Content starts

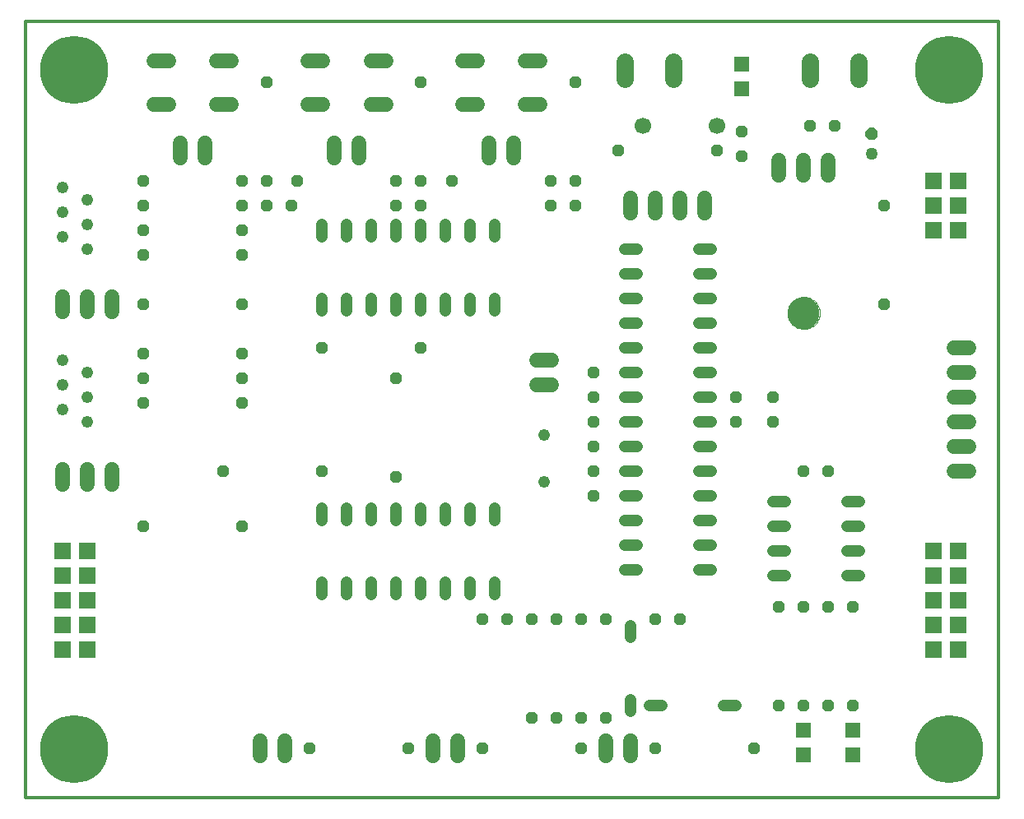
<source format=gts>
G75*
%MOIN*%
%OFA0B0*%
%FSLAX24Y24*%
%IPPOS*%
%LPD*%
%AMOC8*
5,1,8,0,0,1.08239X$1,22.5*
%
%ADD10C,0.0120*%
%ADD11C,0.0705*%
%ADD12C,0.0480*%
%ADD13R,0.0689X0.0689*%
%ADD14C,0.0600*%
%ADD15C,0.0000*%
%ADD16C,0.1300*%
%ADD17OC8,0.0480*%
%ADD18OC8,0.0500*%
%ADD19C,0.0500*%
%ADD20C,0.0480*%
%ADD21C,0.0669*%
%ADD22R,0.0591X0.0591*%
%ADD23C,0.2756*%
D10*
X013160Y000220D02*
X013160Y031716D01*
X052530Y031716D01*
X052530Y000220D01*
X013160Y000220D01*
D11*
X037426Y029368D02*
X037426Y030073D01*
X039395Y030073D02*
X039395Y029368D01*
X044926Y029368D02*
X044926Y030073D01*
X046895Y030073D02*
X046895Y029368D01*
D12*
X040900Y022470D02*
X040420Y022470D01*
X040420Y021470D02*
X040900Y021470D01*
X040900Y020470D02*
X040420Y020470D01*
X040420Y019470D02*
X040900Y019470D01*
X040900Y018470D02*
X040420Y018470D01*
X040420Y017470D02*
X040900Y017470D01*
X040900Y016470D02*
X040420Y016470D01*
X040420Y015470D02*
X040900Y015470D01*
X040900Y014470D02*
X040420Y014470D01*
X040420Y013470D02*
X040900Y013470D01*
X040900Y012470D02*
X040420Y012470D01*
X040420Y011470D02*
X040900Y011470D01*
X040900Y010470D02*
X040420Y010470D01*
X040420Y009470D02*
X040900Y009470D01*
X043420Y009220D02*
X043900Y009220D01*
X043900Y010220D02*
X043420Y010220D01*
X043420Y011220D02*
X043900Y011220D01*
X043900Y012220D02*
X043420Y012220D01*
X046420Y012220D02*
X046900Y012220D01*
X046900Y011220D02*
X046420Y011220D01*
X046420Y010220D02*
X046900Y010220D01*
X046900Y009220D02*
X046420Y009220D01*
X041900Y003970D02*
X041420Y003970D01*
X038900Y003970D02*
X038420Y003970D01*
X037660Y003730D02*
X037660Y004210D01*
X037660Y006730D02*
X037660Y007210D01*
X037420Y009470D02*
X037900Y009470D01*
X037900Y010470D02*
X037420Y010470D01*
X037420Y011470D02*
X037900Y011470D01*
X037900Y012470D02*
X037420Y012470D01*
X037420Y013470D02*
X037900Y013470D01*
X037900Y014470D02*
X037420Y014470D01*
X037420Y015470D02*
X037900Y015470D01*
X037900Y016470D02*
X037420Y016470D01*
X037420Y017470D02*
X037900Y017470D01*
X037900Y018470D02*
X037420Y018470D01*
X037420Y019470D02*
X037900Y019470D01*
X037900Y020470D02*
X037420Y020470D01*
X037420Y021470D02*
X037900Y021470D01*
X037900Y022470D02*
X037420Y022470D01*
X032160Y022980D02*
X032160Y023460D01*
X031160Y023460D02*
X031160Y022980D01*
X030160Y022980D02*
X030160Y023460D01*
X029160Y023460D02*
X029160Y022980D01*
X028160Y022980D02*
X028160Y023460D01*
X027160Y023460D02*
X027160Y022980D01*
X026160Y022980D02*
X026160Y023460D01*
X025160Y023460D02*
X025160Y022980D01*
X025160Y020460D02*
X025160Y019980D01*
X026160Y019980D02*
X026160Y020460D01*
X027160Y020460D02*
X027160Y019980D01*
X028160Y019980D02*
X028160Y020460D01*
X029160Y020460D02*
X029160Y019980D01*
X030160Y019980D02*
X030160Y020460D01*
X031160Y020460D02*
X031160Y019980D01*
X032160Y019980D02*
X032160Y020460D01*
X032160Y011960D02*
X032160Y011480D01*
X031160Y011480D02*
X031160Y011960D01*
X030160Y011960D02*
X030160Y011480D01*
X029160Y011480D02*
X029160Y011960D01*
X028160Y011960D02*
X028160Y011480D01*
X027160Y011480D02*
X027160Y011960D01*
X026160Y011960D02*
X026160Y011480D01*
X025160Y011480D02*
X025160Y011960D01*
X025160Y008960D02*
X025160Y008480D01*
X026160Y008480D02*
X026160Y008960D01*
X027160Y008960D02*
X027160Y008480D01*
X028160Y008480D02*
X028160Y008960D01*
X029160Y008960D02*
X029160Y008480D01*
X030160Y008480D02*
X030160Y008960D01*
X031160Y008960D02*
X031160Y008480D01*
X032160Y008480D02*
X032160Y008960D01*
D13*
X015660Y009220D03*
X014660Y009220D03*
X014660Y008220D03*
X014660Y007220D03*
X015660Y007220D03*
X015660Y008220D03*
X015660Y010220D03*
X014660Y010220D03*
X014660Y006220D03*
X015660Y006220D03*
X049910Y006220D03*
X050910Y006220D03*
X050910Y007220D03*
X049910Y007220D03*
X049910Y008220D03*
X049910Y009220D03*
X049910Y010220D03*
X050910Y010220D03*
X050910Y009220D03*
X050910Y008220D03*
X050910Y023220D03*
X049910Y023220D03*
X049910Y024220D03*
X050910Y024220D03*
X050910Y025220D03*
X049910Y025220D03*
D14*
X045660Y025483D02*
X045660Y026083D01*
X044660Y026083D02*
X044660Y025483D01*
X043660Y025483D02*
X043660Y026083D01*
X040660Y024520D02*
X040660Y023920D01*
X039660Y023920D02*
X039660Y024520D01*
X038660Y024520D02*
X038660Y023920D01*
X037660Y023920D02*
X037660Y024520D01*
X032910Y026170D02*
X032910Y026770D01*
X031910Y026770D02*
X031910Y026170D01*
X031430Y028330D02*
X030830Y028330D01*
X030830Y030110D02*
X031430Y030110D01*
X033390Y030110D02*
X033990Y030110D01*
X033990Y028330D02*
X033390Y028330D01*
X027740Y028330D02*
X027140Y028330D01*
X026660Y026770D02*
X026660Y026170D01*
X025660Y026170D02*
X025660Y026770D01*
X025180Y028330D02*
X024580Y028330D01*
X024580Y030110D02*
X025180Y030110D01*
X027140Y030110D02*
X027740Y030110D01*
X021490Y030110D02*
X020890Y030110D01*
X020890Y028330D02*
X021490Y028330D01*
X020410Y026770D02*
X020410Y026170D01*
X019410Y026170D02*
X019410Y026770D01*
X018930Y028330D02*
X018330Y028330D01*
X018330Y030110D02*
X018930Y030110D01*
X016660Y020520D02*
X016660Y019920D01*
X015660Y019920D02*
X015660Y020520D01*
X014660Y020520D02*
X014660Y019920D01*
X014660Y013520D02*
X014660Y012920D01*
X015660Y012920D02*
X015660Y013520D01*
X016660Y013520D02*
X016660Y012920D01*
X022660Y002520D02*
X022660Y001920D01*
X023660Y001920D02*
X023660Y002520D01*
X029660Y002520D02*
X029660Y001920D01*
X030660Y001920D02*
X030660Y002520D01*
X036660Y002520D02*
X036660Y001920D01*
X037660Y001920D02*
X037660Y002520D01*
X050730Y013468D02*
X051330Y013468D01*
X051330Y014468D02*
X050730Y014468D01*
X050730Y015468D02*
X051330Y015468D01*
X051330Y016468D02*
X050730Y016468D01*
X050730Y017468D02*
X051330Y017468D01*
X051330Y018468D02*
X050730Y018468D01*
X034460Y017970D02*
X033860Y017970D01*
X033860Y016970D02*
X034460Y016970D01*
D15*
X044010Y019883D02*
X044012Y019933D01*
X044018Y019983D01*
X044028Y020033D01*
X044041Y020081D01*
X044058Y020129D01*
X044079Y020175D01*
X044103Y020219D01*
X044131Y020261D01*
X044162Y020301D01*
X044196Y020338D01*
X044233Y020373D01*
X044272Y020404D01*
X044313Y020433D01*
X044357Y020458D01*
X044403Y020480D01*
X044450Y020498D01*
X044498Y020512D01*
X044547Y020523D01*
X044597Y020530D01*
X044647Y020533D01*
X044698Y020532D01*
X044748Y020527D01*
X044798Y020518D01*
X044846Y020506D01*
X044894Y020489D01*
X044940Y020469D01*
X044985Y020446D01*
X045028Y020419D01*
X045068Y020389D01*
X045106Y020356D01*
X045141Y020320D01*
X045174Y020281D01*
X045203Y020240D01*
X045229Y020197D01*
X045252Y020152D01*
X045271Y020105D01*
X045286Y020057D01*
X045298Y020008D01*
X045306Y019958D01*
X045310Y019908D01*
X045310Y019858D01*
X045306Y019808D01*
X045298Y019758D01*
X045286Y019709D01*
X045271Y019661D01*
X045252Y019614D01*
X045229Y019569D01*
X045203Y019526D01*
X045174Y019485D01*
X045141Y019446D01*
X045106Y019410D01*
X045068Y019377D01*
X045028Y019347D01*
X044985Y019320D01*
X044940Y019297D01*
X044894Y019277D01*
X044846Y019260D01*
X044798Y019248D01*
X044748Y019239D01*
X044698Y019234D01*
X044647Y019233D01*
X044597Y019236D01*
X044547Y019243D01*
X044498Y019254D01*
X044450Y019268D01*
X044403Y019286D01*
X044357Y019308D01*
X044313Y019333D01*
X044272Y019362D01*
X044233Y019393D01*
X044196Y019428D01*
X044162Y019465D01*
X044131Y019505D01*
X044103Y019547D01*
X044079Y019591D01*
X044058Y019637D01*
X044041Y019685D01*
X044028Y019733D01*
X044018Y019783D01*
X044012Y019833D01*
X044010Y019883D01*
D16*
X044660Y019883D03*
D17*
X047910Y020220D03*
X047910Y024220D03*
X045910Y027470D03*
X044910Y027470D03*
X042160Y027220D03*
X042160Y026220D03*
X041160Y026470D03*
X037160Y026470D03*
X035410Y025220D03*
X034410Y025220D03*
X034410Y024220D03*
X035410Y024220D03*
X030410Y025220D03*
X029160Y025220D03*
X028160Y025220D03*
X028160Y024220D03*
X029160Y024220D03*
X024160Y025220D03*
X022910Y025220D03*
X021910Y025220D03*
X021910Y024220D03*
X021910Y023220D03*
X021910Y022220D03*
X021910Y020220D03*
X021910Y018220D03*
X021910Y017220D03*
X021910Y016220D03*
X021160Y013470D03*
X021910Y011220D03*
X025160Y013470D03*
X028160Y013220D03*
X028160Y017220D03*
X029160Y018470D03*
X025160Y018470D03*
X023910Y024220D03*
X022910Y024220D03*
X017910Y024220D03*
X017910Y023220D03*
X017910Y022220D03*
X017910Y020220D03*
X017910Y018220D03*
X017910Y017220D03*
X017910Y016220D03*
X017910Y011220D03*
X024660Y002220D03*
X028660Y002220D03*
X031660Y002220D03*
X033660Y003470D03*
X034660Y003470D03*
X035660Y003470D03*
X036660Y003470D03*
X035660Y002220D03*
X038660Y002220D03*
X042660Y002220D03*
X043660Y003970D03*
X044660Y003970D03*
X045660Y003970D03*
X046660Y003970D03*
X046660Y007970D03*
X045660Y007970D03*
X044660Y007970D03*
X043660Y007970D03*
X039660Y007470D03*
X038660Y007470D03*
X036660Y007470D03*
X035660Y007470D03*
X034660Y007470D03*
X033660Y007470D03*
X032660Y007470D03*
X031660Y007470D03*
X036160Y012470D03*
X036160Y013470D03*
X036160Y014470D03*
X036160Y015470D03*
X036160Y016470D03*
X036160Y017470D03*
X041910Y016470D03*
X041910Y015470D03*
X043410Y015470D03*
X043410Y016470D03*
X044660Y013470D03*
X045660Y013470D03*
X035410Y029220D03*
X029160Y029220D03*
X022910Y029220D03*
X017910Y025220D03*
D18*
X047410Y027120D03*
D19*
X047410Y026320D03*
D20*
X034160Y014920D03*
X034160Y013020D03*
X015660Y015470D03*
X015660Y016470D03*
X015660Y017470D03*
X014660Y017970D03*
X014660Y016970D03*
X014660Y015970D03*
X015660Y022470D03*
X015660Y023470D03*
X015660Y024470D03*
X014660Y023970D03*
X014660Y022970D03*
X014660Y024970D03*
D21*
X038160Y027470D03*
X041160Y027470D03*
D22*
X042160Y028970D03*
X042160Y029970D03*
X044660Y002970D03*
X044660Y001970D03*
X046660Y001970D03*
X046660Y002970D03*
D23*
X050562Y002189D03*
X015129Y002189D03*
X015129Y029748D03*
X050562Y029748D03*
M02*

</source>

Content ends

▸ **What you should do**
In the listing above, find the line containing "X026160Y020460D01*" and the line containing "X025160Y011480D02*", then retype both and every line between them exactly, with nothing else.

▸ **Reply to the exercise**
X026160Y020460D01*
X027160Y020460D02*
X027160Y019980D01*
X028160Y019980D02*
X028160Y020460D01*
X029160Y020460D02*
X029160Y019980D01*
X030160Y019980D02*
X030160Y020460D01*
X031160Y020460D02*
X031160Y019980D01*
X032160Y019980D02*
X032160Y020460D01*
X032160Y011960D02*
X032160Y011480D01*
X031160Y011480D02*
X031160Y011960D01*
X030160Y011960D02*
X030160Y011480D01*
X029160Y011480D02*
X029160Y011960D01*
X028160Y011960D02*
X028160Y011480D01*
X027160Y011480D02*
X027160Y011960D01*
X026160Y011960D02*
X026160Y011480D01*
X025160Y011480D02*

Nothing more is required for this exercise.